Task details
As the answer, give a copy of each line below that includes the word "source".

Input data
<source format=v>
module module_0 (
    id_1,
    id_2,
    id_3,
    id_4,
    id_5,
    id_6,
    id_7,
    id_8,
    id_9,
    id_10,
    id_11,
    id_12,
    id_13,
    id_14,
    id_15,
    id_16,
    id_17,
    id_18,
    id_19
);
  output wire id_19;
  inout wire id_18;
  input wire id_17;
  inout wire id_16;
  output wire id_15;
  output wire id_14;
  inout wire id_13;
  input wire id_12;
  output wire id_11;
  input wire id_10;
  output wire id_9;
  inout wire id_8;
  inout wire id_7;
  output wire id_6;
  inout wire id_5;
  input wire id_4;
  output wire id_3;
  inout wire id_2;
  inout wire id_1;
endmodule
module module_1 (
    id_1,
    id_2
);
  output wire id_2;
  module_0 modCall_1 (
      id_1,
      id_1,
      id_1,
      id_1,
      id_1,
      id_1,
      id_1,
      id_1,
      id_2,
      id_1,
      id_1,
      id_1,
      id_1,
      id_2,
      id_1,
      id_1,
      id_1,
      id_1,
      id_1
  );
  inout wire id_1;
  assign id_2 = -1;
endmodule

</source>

--

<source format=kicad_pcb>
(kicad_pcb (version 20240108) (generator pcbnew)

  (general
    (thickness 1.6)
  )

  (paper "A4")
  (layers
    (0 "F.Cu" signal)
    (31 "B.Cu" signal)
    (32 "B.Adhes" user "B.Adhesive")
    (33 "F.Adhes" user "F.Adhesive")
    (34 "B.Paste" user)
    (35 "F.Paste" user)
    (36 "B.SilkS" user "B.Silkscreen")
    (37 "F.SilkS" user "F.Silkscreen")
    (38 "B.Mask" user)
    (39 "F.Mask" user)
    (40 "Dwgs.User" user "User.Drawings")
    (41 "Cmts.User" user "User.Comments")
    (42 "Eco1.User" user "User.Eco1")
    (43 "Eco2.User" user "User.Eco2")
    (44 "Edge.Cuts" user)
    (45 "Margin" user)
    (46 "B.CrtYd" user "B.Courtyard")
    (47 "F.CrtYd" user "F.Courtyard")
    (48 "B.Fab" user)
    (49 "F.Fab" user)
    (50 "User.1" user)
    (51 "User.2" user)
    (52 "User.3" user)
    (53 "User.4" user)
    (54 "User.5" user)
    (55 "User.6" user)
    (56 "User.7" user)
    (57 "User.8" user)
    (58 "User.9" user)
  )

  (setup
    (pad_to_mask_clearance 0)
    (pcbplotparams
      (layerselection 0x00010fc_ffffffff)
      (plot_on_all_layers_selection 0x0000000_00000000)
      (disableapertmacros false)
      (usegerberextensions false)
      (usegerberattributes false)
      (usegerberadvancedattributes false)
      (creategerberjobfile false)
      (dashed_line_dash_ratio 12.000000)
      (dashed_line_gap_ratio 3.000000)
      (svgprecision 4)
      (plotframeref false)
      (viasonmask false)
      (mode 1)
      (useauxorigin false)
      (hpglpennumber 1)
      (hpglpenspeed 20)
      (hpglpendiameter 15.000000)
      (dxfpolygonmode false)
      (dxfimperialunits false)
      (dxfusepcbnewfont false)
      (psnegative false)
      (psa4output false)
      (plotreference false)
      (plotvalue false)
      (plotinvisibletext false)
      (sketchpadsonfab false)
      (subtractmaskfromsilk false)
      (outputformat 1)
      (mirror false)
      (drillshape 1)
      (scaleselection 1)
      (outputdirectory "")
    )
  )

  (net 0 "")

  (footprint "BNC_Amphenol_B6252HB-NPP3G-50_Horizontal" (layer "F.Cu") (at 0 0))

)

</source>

Result below
<source format=v>
</source>
<source format=kicad_pcb>
</source>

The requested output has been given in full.